→ **EXCERPTED RECORDS**:
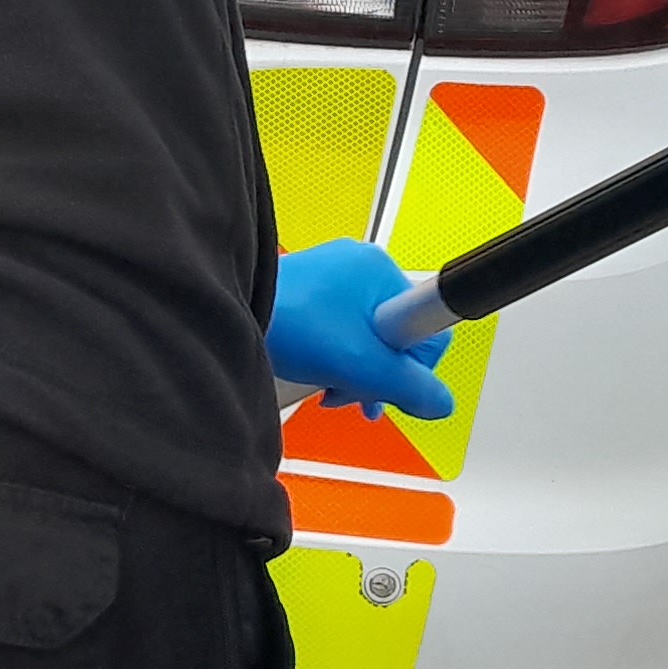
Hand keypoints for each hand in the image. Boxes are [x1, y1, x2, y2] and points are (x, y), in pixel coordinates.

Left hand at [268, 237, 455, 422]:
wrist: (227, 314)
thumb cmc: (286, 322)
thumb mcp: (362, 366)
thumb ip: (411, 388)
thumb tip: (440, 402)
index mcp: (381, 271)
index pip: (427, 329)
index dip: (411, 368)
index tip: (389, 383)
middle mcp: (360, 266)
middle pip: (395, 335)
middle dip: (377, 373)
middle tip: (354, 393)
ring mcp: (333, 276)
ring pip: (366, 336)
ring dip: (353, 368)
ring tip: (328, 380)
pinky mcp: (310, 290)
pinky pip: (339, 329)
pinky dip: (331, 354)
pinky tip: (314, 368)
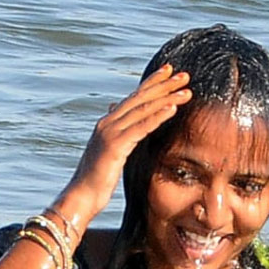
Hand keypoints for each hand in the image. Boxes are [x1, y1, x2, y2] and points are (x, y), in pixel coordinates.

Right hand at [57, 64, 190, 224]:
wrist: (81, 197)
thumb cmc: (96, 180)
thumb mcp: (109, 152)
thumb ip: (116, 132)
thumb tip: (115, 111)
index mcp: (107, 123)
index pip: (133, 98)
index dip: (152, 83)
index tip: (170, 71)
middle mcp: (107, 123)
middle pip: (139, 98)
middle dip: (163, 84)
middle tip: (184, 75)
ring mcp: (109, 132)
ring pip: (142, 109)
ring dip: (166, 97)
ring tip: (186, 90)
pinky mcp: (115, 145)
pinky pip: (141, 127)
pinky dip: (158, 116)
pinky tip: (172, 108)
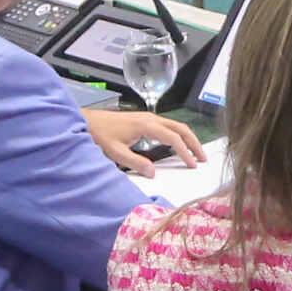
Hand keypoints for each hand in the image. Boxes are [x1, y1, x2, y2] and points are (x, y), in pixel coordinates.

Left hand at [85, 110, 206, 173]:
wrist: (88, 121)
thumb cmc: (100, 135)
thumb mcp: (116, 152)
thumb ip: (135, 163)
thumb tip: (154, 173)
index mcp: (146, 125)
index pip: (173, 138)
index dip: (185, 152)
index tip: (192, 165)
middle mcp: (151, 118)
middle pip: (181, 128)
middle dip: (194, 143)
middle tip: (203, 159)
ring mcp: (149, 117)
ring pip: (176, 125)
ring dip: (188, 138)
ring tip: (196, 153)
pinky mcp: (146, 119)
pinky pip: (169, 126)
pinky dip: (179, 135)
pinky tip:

→ **TASK REQUIREMENTS**:
Your answer should be the lines above, word for word, from the line with "index tip: (389, 383)" through the line with "ring mcp: (149, 117)", minus the pictures.

→ **RESULT OF THIS EXERCISE**:
index tip: (389, 383)
middle mcp: (360, 266)
middle pip: (395, 335)
middle dip: (377, 373)
middle tip: (354, 393)
ring mcp: (333, 276)
ring pip: (366, 336)
ring dip: (353, 368)
ring tip: (328, 380)
pinky mcp: (310, 290)
pinky pip: (339, 329)
pinky dip: (331, 354)
pinky tip: (314, 368)
Hand keypoints for each hand in the image. Boxes are [x1, y1, x2, y2] and points are (x, y), in pixel coordinates.

Right hand at [57, 64, 190, 224]:
wrist: (81, 197)
thumb cmc: (96, 180)
thumb mcp: (109, 152)
thumb ip: (116, 132)
thumb tip: (115, 111)
index mcp: (107, 123)
index pip: (133, 98)
index dip: (152, 83)
index tip: (170, 71)
middle mcp: (107, 123)
middle pip: (139, 98)
middle dip: (163, 84)
middle tip: (184, 75)
ring mcp: (109, 132)
ring pip: (142, 109)
ring dip: (166, 97)
ring tip: (186, 90)
pinky mcp: (115, 145)
pinky pip: (141, 127)
pinky dip: (158, 116)
pinky tip: (172, 108)
Hand keypoints for each hand in the image. Boxes are [x1, y1, x2, y2] and points are (x, y), in pixel coordinates.

Left hand at [85, 110, 206, 173]:
wrist: (88, 121)
thumb cmc: (100, 135)
thumb mcp: (116, 152)
thumb ip: (135, 163)
thumb tip: (154, 173)
index mcp: (146, 125)
index pip: (173, 138)
index dip: (185, 152)
index tip: (192, 165)
middle mcp: (151, 118)
middle pip: (181, 128)
middle dip: (194, 143)
middle tip: (203, 159)
ring mcp: (149, 117)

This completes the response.